** Data for review **
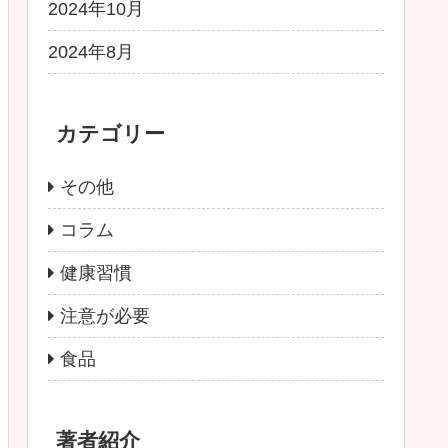
2024年10月
2024年8月
カテゴリー
その他
コラム
健康習慣
注意が必要
食品
著者紹介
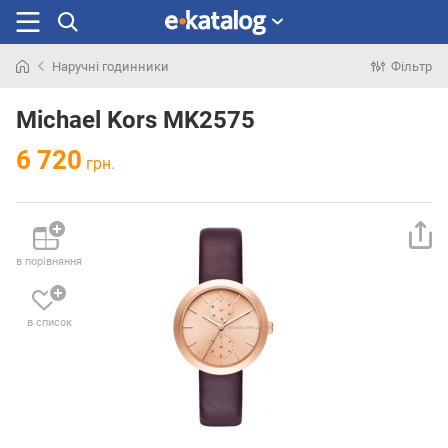
Наручні годинники
Фільтр
Шукали
раніше
Michael Kors MK2575
6 720
грн.
в порівняння
в список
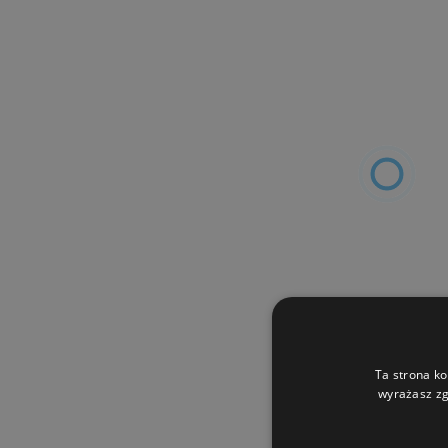
Ta strona ko
wyrażasz zg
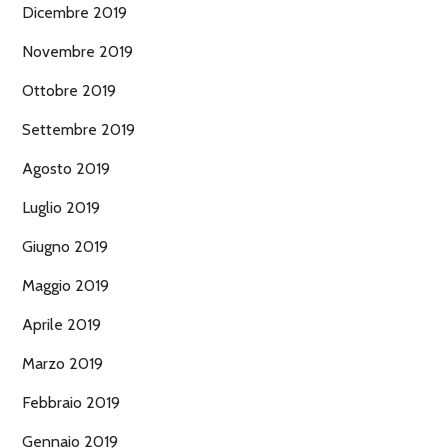
Dicembre 2019
Novembre 2019
Ottobre 2019
Settembre 2019
Agosto 2019
Luglio 2019
Giugno 2019
Maggio 2019
Aprile 2019
Marzo 2019
Febbraio 2019
Gennaio 2019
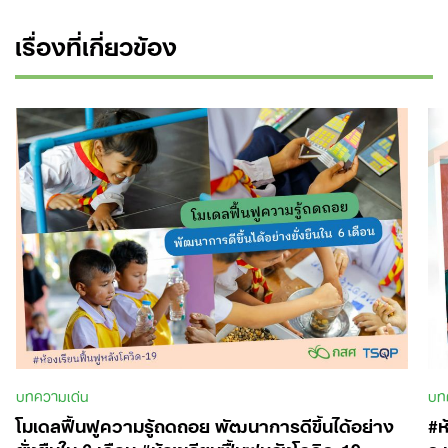
เรื่องที่เกี่ยวข้อง
บทความเด่น
บท
โมเดลฟื้นฟูความรู้ถดถอย พัฒนาการดีขึ้นได้อย่าง
#ห
ยั่งยืนใน 6 เดือน #ห้องเรียนฟื้นฟูหลังโควิด-19
จ.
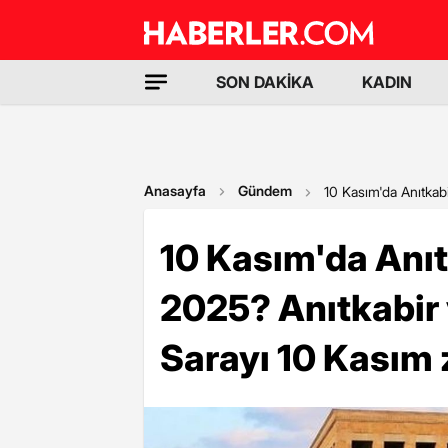
SON DAKİKA
KADIN
Anasayfa
Gündem
10 Kasım'da Anıtkab
10 Kasım'da Anıt
2025? Anıtkabir
Sarayı 10 Kasım z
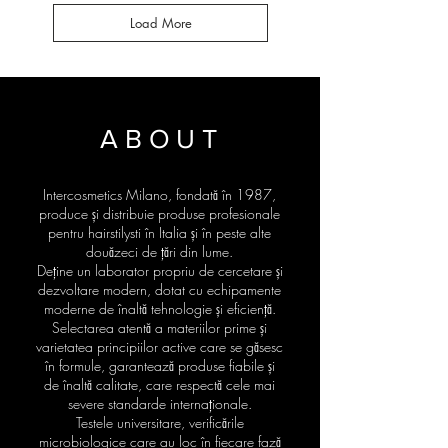
Load More
ABOUT
Intercosmetics Milano, fondată în 1987,
produce și distribuie produse profesionale
pentru hairstilysti în Italia și în peste alte
douăzeci de țări din lume.
Deține un laborator propriu de cercetare și
dezvoltare modern, dotat cu echipamente
moderne de înaltă tehnologie și eficiență.
Selectarea atentă a materiilor prime și
varietatea principiilor active care se găsesc
în formule, garantează produse fiabile și
de înaltă calitate, care respectă cele mai
severe standarde internaționale.
Testele universitare, verificările
microbiologice care au loc în fiecare fază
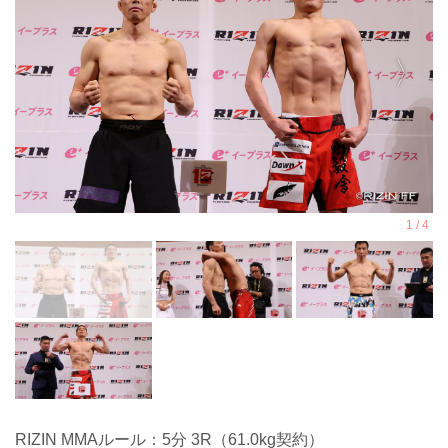
RIZIN MMAルール：5分 3R（61.0kg契約）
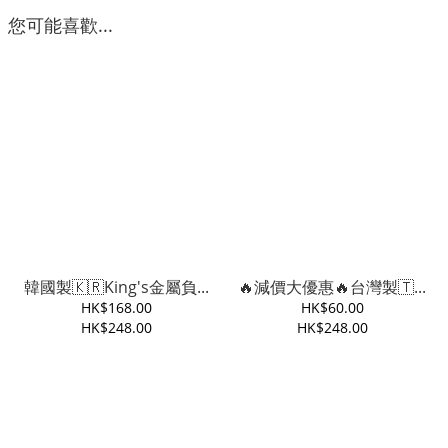
您可能喜歡...
韓國製🇰🇷King's金屬負...
🔥減價大優惠🔥台灣製🇹...
HK$168.00
HK$60.00
HK$248.00
HK$248.00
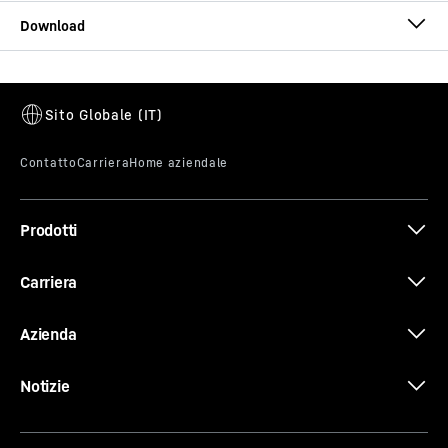
Prodotti
Carriera
Azienda
Notizie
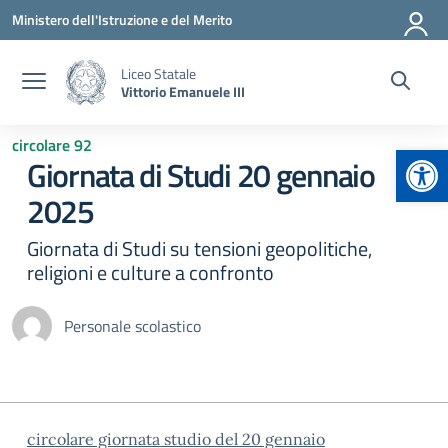
Vai ai contenuti
Vai al menu di navigazione
Vai al footer
Ministero dell'Istruzione e del Merito
Liceo Statale
Vittorio Emanuele III
circolare 92
Apr
Giornata di Studi 20 gennaio
2025
Giornata di Studi su tensioni geopolitiche,
religioni e culture a confronto
Personale scolastico
circolare giornata studio del 20 gennaio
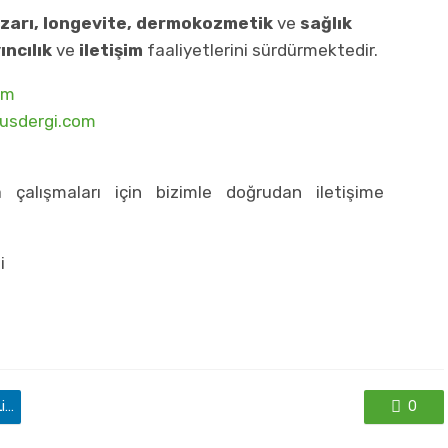
azarı, longevite, dermokozmetik
ve
sağlık
ıncılık
ve
iletişim
faaliyetlerini sürdürmektedir.
om
usdergi.com
 çalışmaları için bizimle doğrudan iletişime
i
'de paylaş
0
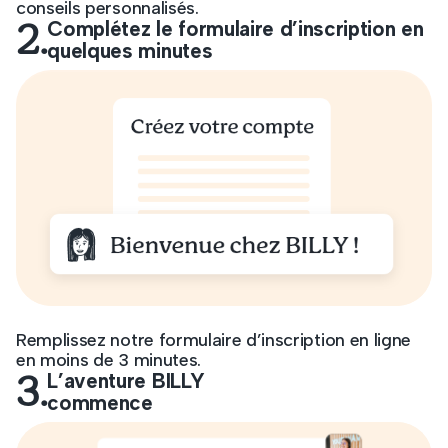
conseils personnalisés.
2.
Complétez le formulaire d’inscription en
quelques minutes
Remplissez notre formulaire d’inscription en ligne
en moins de 3 minutes.
3.
L’aventure BILLY
commence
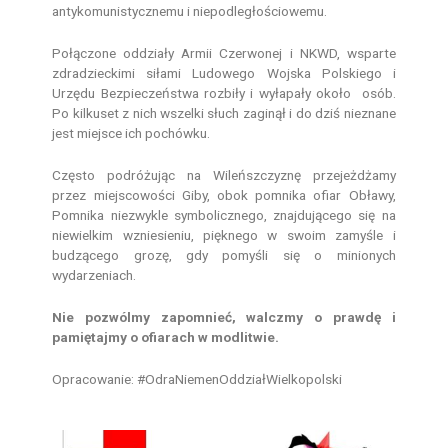
antykomunistycznemu i niepodległościowemu.
Połączone oddziały Armii Czerwonej i NKWD, wsparte
zdradzieckimi siłami Ludowego Wojska Polskiego i
Urzędu Bezpieczeństwa rozbiły i wyłapały około osób.
Po kilkuset z nich wszelki słuch zaginął i do dziś nieznane
jest miejsce ich pochówku.
Często podróżując na Wileńszczyznę przejeżdżamy
przez miejscowości Giby, obok pomnika ofiar Obławy,
Pomnika niezwykle symbolicznego, znajdującego się na
niewielkim wzniesieniu, pięknego w swoim zamyśle i
budzącego grozę, gdy pomyśli się o minionych
wydarzeniach.
Nie pozwólmy zapomnieć, walczmy o prawdę i
pamiętajmy o ofiarach w modlitwie.
Opracowanie: #OdraNiemenOddziałWielkopolski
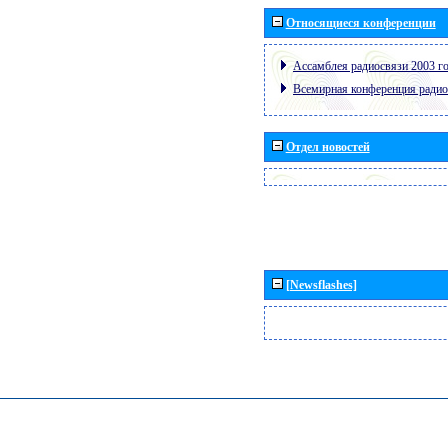
Относящиеся конференции
Ассамблея радиосвязи 2003 го
Всемирная конференция радио
Отдел новостей
[Newsflashes]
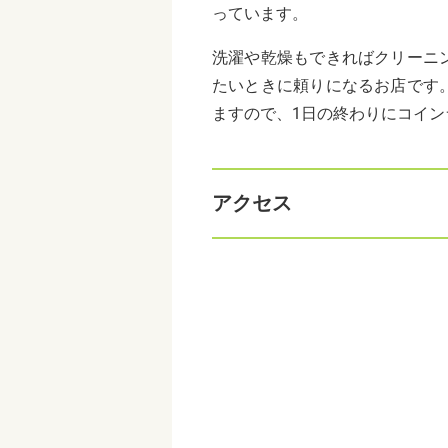
っています。
洗濯や乾燥もできればクリーニ
たいときに頼りになるお店です
ますので、1日の終わりにコイ
アクセス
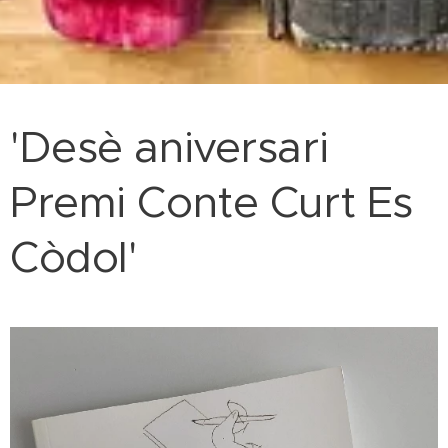
'Desè aniversari
Premi Conte Curt Es
Còdol'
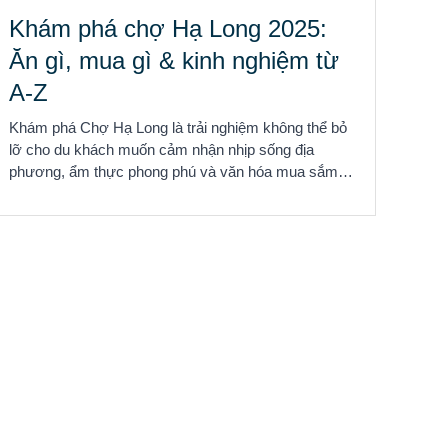
Khám phá chợ Hạ Long 2025:
Ăn gì, mua gì & kinh nghiệm từ
A-Z
Khám phá Chợ Hạ Long là trải nghiệm không thể bỏ
lỡ cho du khách muốn cảm nhận nhịp sống địa
phương, ẩm thực phong phú và văn hóa mua sắm
đặc trưng. ...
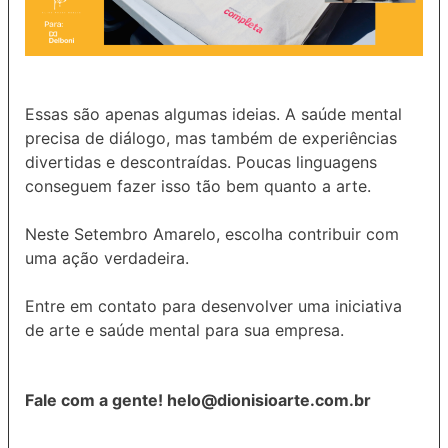
Essas são apenas algumas ideias. A saúde mental
precisa de diálogo, mas também de experiências
divertidas e descontraídas. Poucas linguagens
conseguem fazer isso tão bem quanto a arte.
Neste Setembro Amarelo, escolha contribuir com
uma ação verdadeira.
Entre em contato para desenvolver uma iniciativa
de arte e saúde mental para sua empresa.
Fale com a gente! helo@dionisioarte.com.br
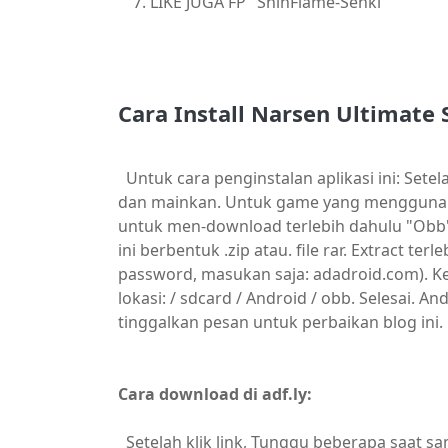
LIKE JUGA FP "ShinFlame-Senki"
Cara Install Narsen Ultimate
Untuk cara penginstalan aplikasi ini: Set
dan mainkan. Untuk game yang menggunaka
untuk men-download terlebih dahulu "Obb" f
ini berbentuk .zip atau. file rar. Extract te
password, masukan saja: adadroid.com). Ke
lokasi: / sdcard / Android / obb. Selesai. 
tinggalkan pesan untuk perbaikan blog ini.
Cara download di adf.ly:
Setelah klik link, Tunggu beberapa saat sa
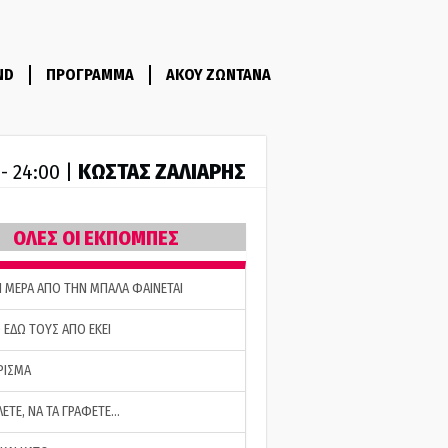
ND
ΠΡΟΓΡΑΜΜΑ
ΑΚΟΥ ΖΩΝΤΑΝΑ
ΚΩΣΤΑΣ ΖΑΛΙΑΡΗΣ
 - 24:00 |
ΟΛΕΣ ΟΙ ΕΚΠΟΜΠΕΣ
Η ΜΕΡΑ ΑΠΟ ΤΗΝ ΜΠΑΛΑ ΦΑΙΝΕΤΑΙ
 ΕΔΩ ΤΟΥΣ ΑΠΟ ΕΚΕΙ
ΡΙΣΜΑ
ΛΕΤΕ, ΝΑ ΤΑ ΓΡΑΦΕΤΕ…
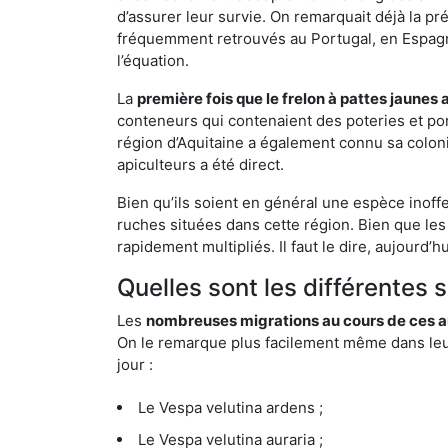
d’assurer leur survie. On remarquait déjà la p
fréquemment retrouvés au Portugal, en Espagne 
l’équation.
La
première fois que le frelon à pattes jaunes 
conteneurs qui contenaient des poteries et po
région d’Aquitaine a également connu sa coloni
apiculteurs a été direct.
Bien qu’ils soient en général une espèce inoff
ruches situées dans cette région. Bien que les
rapidement multipliés. Il faut le dire, aujourd’
Quelles sont les différentes
Les
nombreuses migrations au cours de ces an
On le remarque plus facilement même dans leur 
jour :
Le Vespa velutina ardens ;
Le Vespa velutina auraria ;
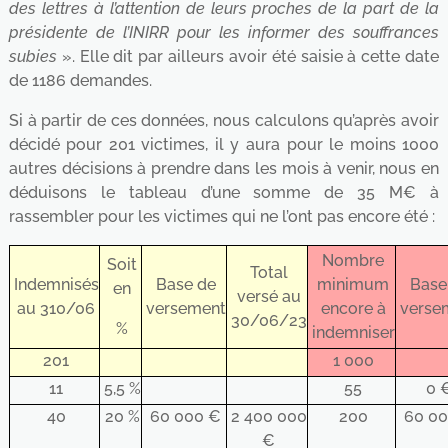
des lettres à l’attention de leurs proches de la part de la
présidente de l’INIRR pour les informer des souffrances
subies
». Elle dit par ailleurs avoir été saisie à cette date
de 1186 demandes.
Si à partir de ces données, nous calculons qu’après avoir
décidé pour 201 victimes, il y aura pour le moins 1000
autres décisions à prendre dans les mois à venir, nous en
déduisons le tableau d’une somme de 35 M€ à
rassembler pour les victimes qui ne l’ont pas encore été :
Nombre
Soit
Total
Indemnisés
Base de
minimum
Base
en
versé au
au 310/06
versement
encore à
verse
30/06/23
%
indemniser
201
1 000
11
5,5 %
55
0 
40
20 %
60 000 €
2 400 000
200
60 0
€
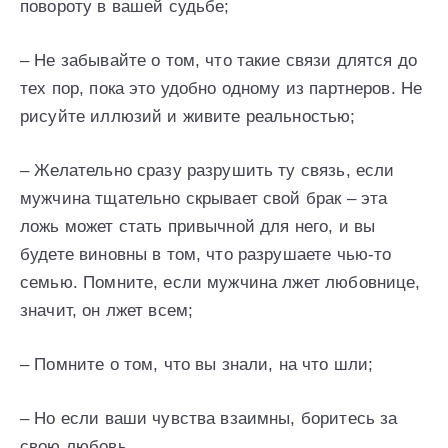
повороту в вашей судьбе;
– Не забывайте о том, что такие связи длятся до
тех пор, пока это удобно одному из партнеров. Не
рисуйте иллюзий и живите реальностью;
– Желательно сразу разрушить ту связь, если
мужчина тщательно скрывает свой брак – эта
ложь может стать привычной для него, и вы
будете виновны в том, что разрушаете чью-то
семью. Помните, если мужчина лжет любовнице,
значит, он лжет всем;
– Помните о том, что вы знали, на что шли;
– Но если ваши чувства взаимны, боритесь за
свою любовь.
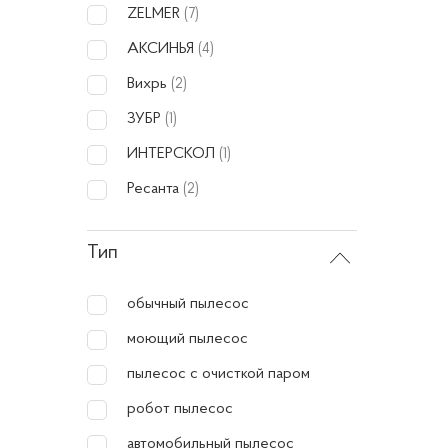
высокую
ZELMER
(7)
дополн
АКСИНЬЯ
(4)
Вихрь
(2)
Дост
ЗУБР
(1)
ИНТЕРСКОЛ
(1)
Мо
Ресанта
(2)
Вы
Уд
Тип
Вс
Пы
обычный пылесос
На
моющий пылесос
пылесос с очисткой паром
Преи
робот пылесос
автомобильный пылесос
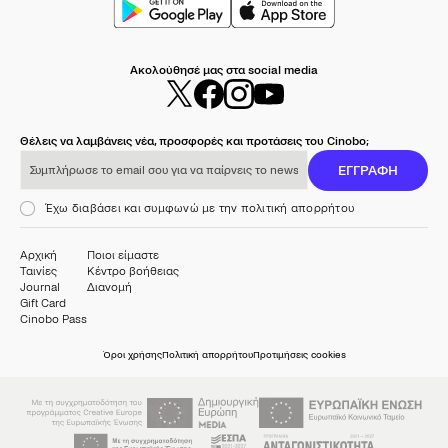
Ακολούθησέ μας στα social media
Θέλεις να λαμβάνεις νέα, προσφορές και προτάσεις του Cinobo;
Συμπλήρωσε το email σου για να παίρνεις το newsletter μας
ΕΓΓΡΑΦΗ
Έχω διαβάσει και συμφωνώ με την πολιτική απορρήτου
Αρχική
Ποιοι είμαστε
Ταινίες
Κέντρο βοήθειας
Journal
Διανομή
Gift Card
Cinobo Pass
Όροι χρήσης
Πολιτική απορρήτου
Προτιμήσεις cookies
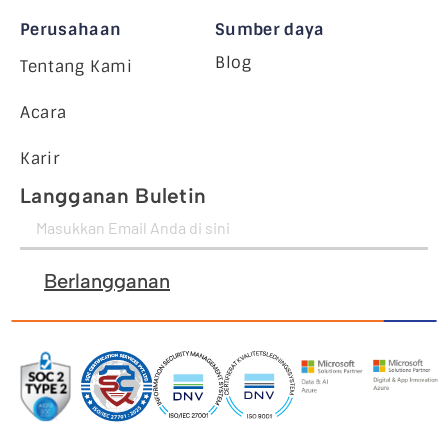
Perusahaan
Sumber daya
Blog
Tentang Kami
Acara
Karir
Langganan Buletin
Berlangganan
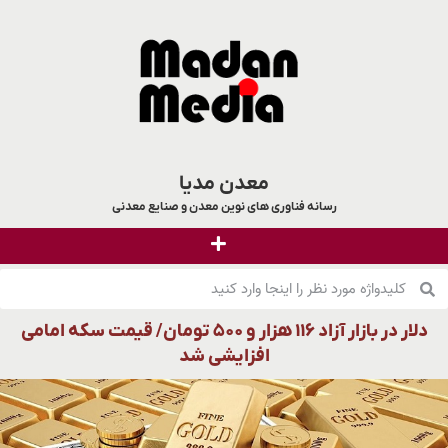
معدن مدیا
رسانه فناوری های نوین معدن و صنایع معدنی
دلار در بازار آزاد ۱۱۶ هزار و ۵۰۰ تومان/ قیمت سکه امامی
افزایشی شد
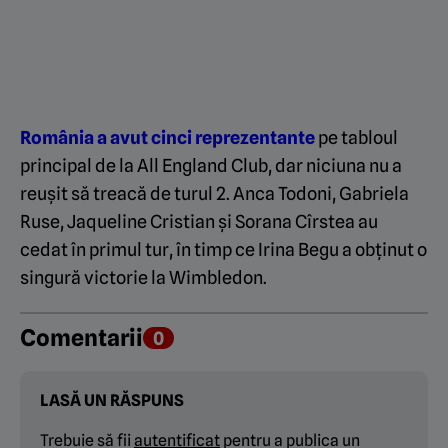
România a avut cinci reprezentante
pe tabloul
principal de la All England Club, dar niciuna nu a
reușit să treacă de turul 2. Anca Todoni, Gabriela
Ruse, Jaqueline Cristian și Sorana Cîrstea au
cedat în primul tur, în timp ce Irina Begu a obținut o
singură victorie la Wimbledon.
Comentarii
0
LASĂ UN RĂSPUNS
Trebuie să fii
autentificat
pentru a publica un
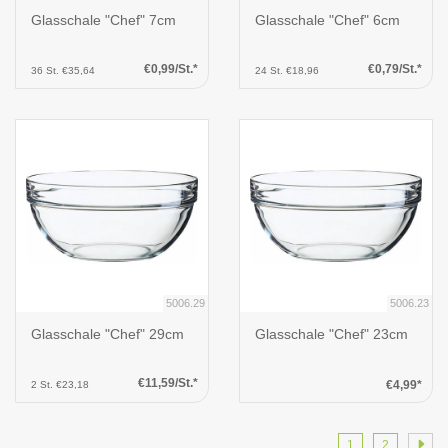
Glasschale "Chef" 7cm
Glasschale "Chef" 6cm
€0,99/St.*
€0,79/St.*
36 St. €35,64
24 St. €18,96
5006.29
5006.23
Glasschale "Chef" 29cm
Glasschale "Chef" 23cm
€11,59/St.*
€4,99*
2 St. €23,18
1
2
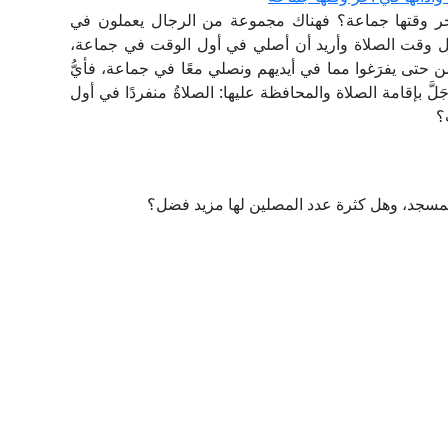
آخر وقتها جماعة؟ فهناك مجموعة من الرجال يعملون في
ل وقت الصلاة وأريد أن أصلي في أول الوقت في جماعة،
 حتى يفرَغوا مما في أيديهم ونصلي معًا في جماعة، فأيُّ
وَجَلَّ بإقامة الصلاة والمحافظة عليها: الصلاةُ منفردًا في أول
؟
مسجد، وهل كثرة عدد المصلين لها مزيد فضل؟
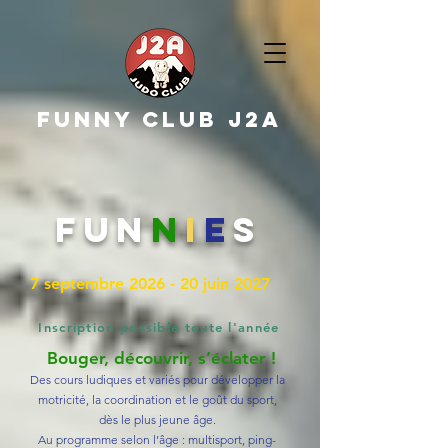
FUNNY CLUB J2A
fun
n
i
e
s
7 septembre 2026 - 20 juin 2027
Inscription possible toute l'année
Bouger, découvrir, s’éclater !
Des cours ludiques et variés pour développer la
motricité, la coordination et le goût du sport,
dès le plus jeune âge.
Au programme selon l’âge : multisport, ping-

** What you have to do **
Which lines of the data above contain "пылесос"? Copy each one.

** Answer below **
обычный пылесос
моющий пылесос
пылесос с очисткой паром
робот пылесос
автомобильный пылесос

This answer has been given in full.